■ **Brief**:
Could you write out each of the records below exactly?
BEGIN Data records
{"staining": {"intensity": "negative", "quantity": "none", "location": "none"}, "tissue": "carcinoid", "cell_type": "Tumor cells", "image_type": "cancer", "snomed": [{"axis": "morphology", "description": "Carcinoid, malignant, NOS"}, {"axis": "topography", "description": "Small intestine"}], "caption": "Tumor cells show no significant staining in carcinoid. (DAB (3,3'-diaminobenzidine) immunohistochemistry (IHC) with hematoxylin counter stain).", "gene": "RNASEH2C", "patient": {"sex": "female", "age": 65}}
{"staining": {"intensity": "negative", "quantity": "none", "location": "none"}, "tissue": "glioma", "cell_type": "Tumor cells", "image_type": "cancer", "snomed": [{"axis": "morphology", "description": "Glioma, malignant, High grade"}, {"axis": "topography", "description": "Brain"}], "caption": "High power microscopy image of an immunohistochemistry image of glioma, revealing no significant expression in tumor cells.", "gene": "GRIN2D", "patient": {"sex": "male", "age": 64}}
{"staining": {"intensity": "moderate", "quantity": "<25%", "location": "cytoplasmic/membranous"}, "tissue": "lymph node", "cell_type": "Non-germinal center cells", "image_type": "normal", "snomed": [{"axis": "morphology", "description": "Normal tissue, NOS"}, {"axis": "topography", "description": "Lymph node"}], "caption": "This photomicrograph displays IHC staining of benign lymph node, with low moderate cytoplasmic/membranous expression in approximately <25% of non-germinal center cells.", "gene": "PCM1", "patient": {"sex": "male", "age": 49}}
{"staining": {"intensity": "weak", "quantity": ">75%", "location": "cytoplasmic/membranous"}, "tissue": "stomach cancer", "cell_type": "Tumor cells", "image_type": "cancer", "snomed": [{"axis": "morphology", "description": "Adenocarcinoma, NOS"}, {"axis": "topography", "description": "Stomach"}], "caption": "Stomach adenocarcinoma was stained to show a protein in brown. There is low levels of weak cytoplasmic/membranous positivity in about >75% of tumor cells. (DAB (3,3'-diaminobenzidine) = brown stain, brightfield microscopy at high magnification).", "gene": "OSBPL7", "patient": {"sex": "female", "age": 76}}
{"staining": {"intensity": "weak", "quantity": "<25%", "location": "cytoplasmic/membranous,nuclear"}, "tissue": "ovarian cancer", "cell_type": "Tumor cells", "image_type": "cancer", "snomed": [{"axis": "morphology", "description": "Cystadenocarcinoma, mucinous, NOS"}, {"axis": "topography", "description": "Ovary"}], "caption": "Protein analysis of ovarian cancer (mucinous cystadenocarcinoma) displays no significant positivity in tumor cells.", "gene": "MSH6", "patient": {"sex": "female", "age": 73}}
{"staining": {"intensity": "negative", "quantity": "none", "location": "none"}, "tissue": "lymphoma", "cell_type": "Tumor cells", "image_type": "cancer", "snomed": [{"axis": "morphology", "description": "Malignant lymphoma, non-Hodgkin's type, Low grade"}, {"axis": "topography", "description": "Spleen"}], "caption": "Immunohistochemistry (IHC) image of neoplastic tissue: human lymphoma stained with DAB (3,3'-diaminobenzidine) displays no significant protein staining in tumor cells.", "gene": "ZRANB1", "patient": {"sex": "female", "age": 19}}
END Data records
■ **Answer to this problem**:
{"staining": {"intensity": "negative", "quantity": "none", "location": "none"}, "tissue": "carcinoid", "cell_type": "Tumor cells", "image_type": "cancer", "snomed": [{"axis": "morphology", "description": "Carcinoid, malignant, NOS"}, {"axis": "topography", "description": "Small intestine"}], "caption": "Tumor cells show no significant staining in carcinoid. (DAB (3,3'-diaminobenzidine) immunohistochemistry (IHC) with hematoxylin counter stain).", "gene": "RNASEH2C", "patient": {"sex": "female", "age": 65}}
{"staining": {"intensity": "negative", "quantity": "none", "location": "none"}, "tissue": "glioma", "cell_type": "Tumor cells", "image_type": "cancer", "snomed": [{"axis": "morphology", "description": "Glioma, malignant, High grade"}, {"axis": "topography", "description": "Brain"}], "caption": "High power microscopy image of an immunohistochemistry image of glioma, revealing no significant expression in tumor cells.", "gene": "GRIN2D", "patient": {"sex": "male", "age": 64}}
{"staining": {"intensity": "moderate", "quantity": "<25%", "location": "cytoplasmic/membranous"}, "tissue": "lymph node", "cell_type": "Non-germinal center cells", "image_type": "normal", "snomed": [{"axis": "morphology", "description": "Normal tissue, NOS"}, {"axis": "topography", "description": "Lymph node"}], "caption": "This photomicrograph displays IHC staining of benign lymph node, with low moderate cytoplasmic/membranous expression in approximately <25% of non-germinal center cells.", "gene": "PCM1", "patient": {"sex": "male", "age": 49}}
{"staining": {"intensity": "weak", "quantity": ">75%", "location": "cytoplasmic/membranous"}, "tissue": "stomach cancer", "cell_type": "Tumor cells", "image_type": "cancer", "snomed": [{"axis": "morphology", "description": "Adenocarcinoma, NOS"}, {"axis": "topography", "description": "Stomach"}], "caption": "Stomach adenocarcinoma was stained to show a protein in brown. There is low levels of weak cytoplasmic/membranous positivity in about >75% of tumor cells. (DAB (3,3'-diaminobenzidine) = brown stain, brightfield microscopy at high magnification).", "gene": "OSBPL7", "patient": {"sex": "female", "age": 76}}
{"staining": {"intensity": "weak", "quantity": "<25%", "location": "cytoplasmic/membranous,nuclear"}, "tissue": "ovarian cancer", "cell_type": "Tumor cells", "image_type": "cancer", "snomed": [{"axis": "morphology", "description": "Cystadenocarcinoma, mucinous, NOS"}, {"axis": "topography", "description": "Ovary"}], "caption": "Protein analysis of ovarian cancer (mucinous cystadenocarcinoma) displays no significant positivity in tumor cells.", "gene": "MSH6", "patient": {"sex": "female", "age": 73}}
{"staining": {"intensity": "negative", "quantity": "none", "location": "none"}, "tissue": "lymphoma", "cell_type": "Tumor cells", "image_type": "cancer", "snomed": [{"axis": "morphology", "description": "Malignant lymphoma, non-Hodgkin's type, Low grade"}, {"axis": "topography", "description": "Spleen"}], "caption": "Immunohistochemistry (IHC) image of neoplastic tissue: human lymphoma stained with DAB (3,3'-diaminobenzidine) displays no significant protein staining in tumor cells.", "gene": "ZRANB1", "patient": {"sex": "female", "age": 19}}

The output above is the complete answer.